===== SOURCE EXTRACT =====
# Back with a new 'scape



## Minsc (May 7, 2006)

Hello APC! It has been a long, long time since I've been able to share a pic of a healthy tank with you guys. Since last summer I've dealt with BBA, spirogyra, a protracted case of green water, a move that killed many of my most sensitive species, and very little time or patience to get things back on track.

Finally, I can present a (nearly) healthy aquascape! It isn't really anything fancy, but I'm trying to keep it simple this time and hopefully start having more successes than failures


----------



## flashbang009 (Aug 6, 2009)

Looks like a great start. Great variety in species too. Can't wait to see it once it grows in


----------



## bratyboy2 (Feb 5, 2008)

nice start


----------



## Minsc (May 7, 2006)

Here is an update, the tank has managed to morph into an actual aquascape of sorts:









I want to expand the erio 2 area, and there is some Bacopa salzmanii on the right side that can't be seen in the photo. That, and the right side turned into Erio goias storage, but I hope to change that soon...


----------



## Minsc (May 7, 2006)

Working on taking better photos:


----------



## doubleott05 (Jul 20, 2005)

we need some stats on that tank please. 

lights 
ferts 
substrate

etc....
===== GIVEN MATERIAL =====
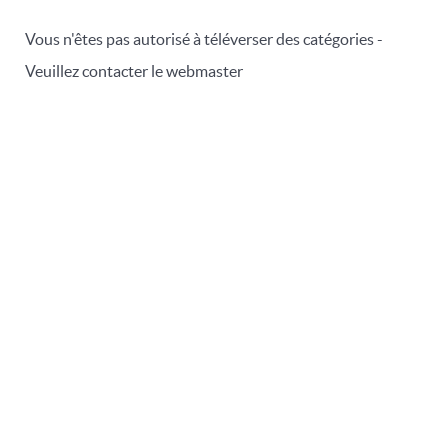
Vous n'êtes pas autorisé à téléverser des catégories -
Veuillez contacter le webmaster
=====
▶ **REQUIRED WORK**:
1. In the aquascape thread, which plant on the right side of the tank can't be seen in the photo?
2. Pick up the aquascape thread after its last post and continue it.
The data can be set aside here.

▶ **RESULTS**:
1. Bacopa salzmanii.

2.
----------



## Minsc (May 7, 2006)

Sure, it is a 40 breeder 36x18x16.
Lit by 2x55 watt PC bulbs using AHS reflectors, lifted about 4 inches off the surface.
Substrate is Aquasoil.
Filtered by an XP3, CO2 is run through a Mag 3 pump. Both the pump and filter have their own spray bar running across the full width of the back.
Ferts are a little less than EI, about 15ppm NO3 and 2.5ppm PO4 weekly.


----------



## Minsc (May 7, 2006)

Mowed the lawn, reshaping the sides.


----------



## nimo (Jul 14, 2009)

This is beautiful .. the transitions and all are very good, but somehow IMO the tank lacks a focal point ..some ammania Gracilis or Limnophila Aromatica at the center background would be eye catching and focal point...


----------



## doubleott05 (Jul 20, 2005)

any update?


----------



## Tex Gal (Nov 1, 2007)

Looks really nice!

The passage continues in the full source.